18 - Persyaratan

7 3 1
                                    

"Gue gak boleh ikut camping temen-temen," ucap Angel dihadapan teman-temannya yang sekarang sedang kumpul rutin sepulang sekolah.

"Lo serius, ngel?" tanya Liana.

Angel mengangguk lemah membuat semua teman-temannya menghela nafas. Mereka bingung karena mereka sudah sepakat untuk berjuang bersama-sama, tetapi Angel tiba-tiba mengatakan tidak bisa ikut. Apakah harus mereka lepaskan, atau mereka perjuangkan.

"Gue juga gak boleh lanjut dikepengurusan OSIS."

Mereka makin frustasi dan mengusap wajah dengan kasar. Jika sudah menyangkut izin orang tua, siapa yang bisa menantang? Jawabannya, kuasa Tuhan.

"Tapi lo sebenernya mau lanjut atau engga, ngel?" tanya Nasha.

Angel mengangguk, "Awalnya gue ragu lanjut diseleksi ini, tapi setelah gue ketemu lo, Fiona, Calista, dan Alvin, gue yakin sama diri gue sendiri kalau gue mau lanjut di kepengurusan selanjutnya."

Mereka diam. Bingung sikap apa yang harus mereka tunjukan pada Angel. Meminta Angel untuk tetap mengikuti camping? Lalu bagaimana jika Angel mendapat masalah di rumahnya? Ataukah, melepas Angel begitu saja? Lalu bagaimana dengan keinginan Angel untuk tetap melanjutkan dikepengurusan OSIS? Sebenarnya, izin orang tua, atau keinginan yang lebih penting?

"Kalian berani ambil resiko ga?" tanya Liana tiba-tiba.

"Resiko apa?" tanya Fiona tidak mengerti.

"Persyaratan camping udah ada di tangan kita, dan batas kita ngumpulin semua persyaratannya nanti malem, kan?" ucap Liana. Mereka semua mengangguk membenarkan pernyataan Liana, "Gimana kalau kita bagi-bagi? Tapi dalam hal ini, biar Angel gak ikut."

"Tapi entar waktu Angel nya mau camping gimana? Kan, tetep harus keluar rumah," balas Calista.

Liana mengangguk. Ia menoleh pada Angel yang sedang cemberut memikirkan kelanjutan hidupnya, "Lo udah biasa nginep di rumah gue, kan? Lo bilang sama nyokap bokap lo buat nginep di rumah gue aja, gimana?"

Angel tiba-tiba saja tersenyum. Mengapa ia tidak kepikiran hal itu daritadi, "Tapi gak akan apa-apa, Li? Gue takut nyokap bokap gue datengin rumah lo karena gak percaya sama gue."

"Buat hal itu, kita pikirin nanti aja, oke?"

"Sekarang kita bagi-bagi tugas, takut keburu sore," titah Alvin.

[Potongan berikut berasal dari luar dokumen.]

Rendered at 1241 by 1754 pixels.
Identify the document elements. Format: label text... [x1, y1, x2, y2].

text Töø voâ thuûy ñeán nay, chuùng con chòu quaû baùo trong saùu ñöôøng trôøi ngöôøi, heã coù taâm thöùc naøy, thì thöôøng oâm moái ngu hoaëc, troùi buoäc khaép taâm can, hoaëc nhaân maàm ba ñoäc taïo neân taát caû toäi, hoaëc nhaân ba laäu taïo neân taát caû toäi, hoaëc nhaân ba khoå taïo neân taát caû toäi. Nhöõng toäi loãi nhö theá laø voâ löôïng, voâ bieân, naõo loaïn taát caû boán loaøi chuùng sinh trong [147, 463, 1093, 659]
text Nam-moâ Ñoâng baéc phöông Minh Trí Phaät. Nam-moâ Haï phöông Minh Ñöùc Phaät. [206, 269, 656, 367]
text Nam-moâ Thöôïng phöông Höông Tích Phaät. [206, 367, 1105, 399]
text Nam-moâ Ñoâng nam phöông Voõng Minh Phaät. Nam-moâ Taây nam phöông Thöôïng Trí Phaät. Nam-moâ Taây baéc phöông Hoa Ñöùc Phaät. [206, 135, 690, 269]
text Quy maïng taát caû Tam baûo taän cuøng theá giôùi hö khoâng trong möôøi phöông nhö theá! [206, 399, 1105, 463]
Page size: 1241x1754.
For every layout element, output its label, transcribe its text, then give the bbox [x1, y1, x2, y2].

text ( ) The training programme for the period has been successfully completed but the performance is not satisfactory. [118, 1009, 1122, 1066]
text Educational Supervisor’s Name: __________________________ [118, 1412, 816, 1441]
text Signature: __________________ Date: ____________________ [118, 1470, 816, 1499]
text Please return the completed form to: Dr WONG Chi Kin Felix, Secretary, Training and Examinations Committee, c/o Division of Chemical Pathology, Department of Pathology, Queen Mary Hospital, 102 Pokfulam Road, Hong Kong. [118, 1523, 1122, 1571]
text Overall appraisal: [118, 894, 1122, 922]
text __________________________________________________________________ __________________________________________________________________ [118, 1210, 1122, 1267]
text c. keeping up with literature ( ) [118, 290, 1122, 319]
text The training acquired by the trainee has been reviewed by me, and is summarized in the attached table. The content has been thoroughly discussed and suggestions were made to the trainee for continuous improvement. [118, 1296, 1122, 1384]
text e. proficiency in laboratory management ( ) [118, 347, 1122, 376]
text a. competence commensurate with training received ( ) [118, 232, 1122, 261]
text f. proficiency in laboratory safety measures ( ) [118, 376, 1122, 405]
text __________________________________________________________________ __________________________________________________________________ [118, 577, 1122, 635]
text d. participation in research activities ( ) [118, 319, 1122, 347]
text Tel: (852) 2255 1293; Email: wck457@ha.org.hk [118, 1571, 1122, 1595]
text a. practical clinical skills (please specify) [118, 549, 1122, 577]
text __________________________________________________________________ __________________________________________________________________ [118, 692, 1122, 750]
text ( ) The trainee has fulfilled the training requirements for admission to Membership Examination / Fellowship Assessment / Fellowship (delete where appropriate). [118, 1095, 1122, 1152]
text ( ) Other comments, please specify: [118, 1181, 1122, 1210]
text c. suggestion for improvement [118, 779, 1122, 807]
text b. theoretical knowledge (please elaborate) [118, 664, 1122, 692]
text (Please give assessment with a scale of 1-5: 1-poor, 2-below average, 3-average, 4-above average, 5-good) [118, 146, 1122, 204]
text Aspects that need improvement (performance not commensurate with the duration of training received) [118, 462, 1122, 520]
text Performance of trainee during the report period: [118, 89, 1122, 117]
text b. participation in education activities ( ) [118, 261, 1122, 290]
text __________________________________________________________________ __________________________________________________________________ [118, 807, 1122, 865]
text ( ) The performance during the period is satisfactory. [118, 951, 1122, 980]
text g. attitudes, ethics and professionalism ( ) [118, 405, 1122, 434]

Mereka semua mengangguk. Mereka langsung mendekatkan diri untuk berdiskusi. Fiona yang sebelumnya tidak suka pada Liana kini terlihat nyaman berdiskusi dan duduk dekat Liana. Calista yang sibuk memikirkan cara membagi dengan baik dan benar, Liana yang sibuk mencatat, Nasha yang sibuk mengangguk-angguk seolah setuju, dan Alvin yang sibuk tersenyum sambil tidak memikirkan apa-apa.

"Oke, gue rasa pembagiannya udah cukup," ucap Liana sambil meregangkan tubuhnya. Ia lalu melirik jam tangannya, "Udah jam 4, ayo kita bergerak."

"Gue bosen sama lo terus, Vin," ucap Nasha sambil berjalan meninggalkan Alvin yang kebingungan.

Alvin buru-buru menghampiri Nasha, "Emang lo kira gue mau sama lo terus?"

Nasha menghentikan langkahnya dan menatap Alvin tajam, "Lo kasar banget jadi cowo!"

Nasha kembali berjalan sembari menghentak-hentakkan kakinya karena kesal pada Alvin. Jika seorang cewe kesal, harusnya seorang cowo tidak membalas sekasar itu. Tidak, mungkin cowo lain tidak sekasar Alvin.

"Emang bener, ya, jadi cowo itu serba salah!"

°°°

"Pasien Angel," panggil salah satu perawat.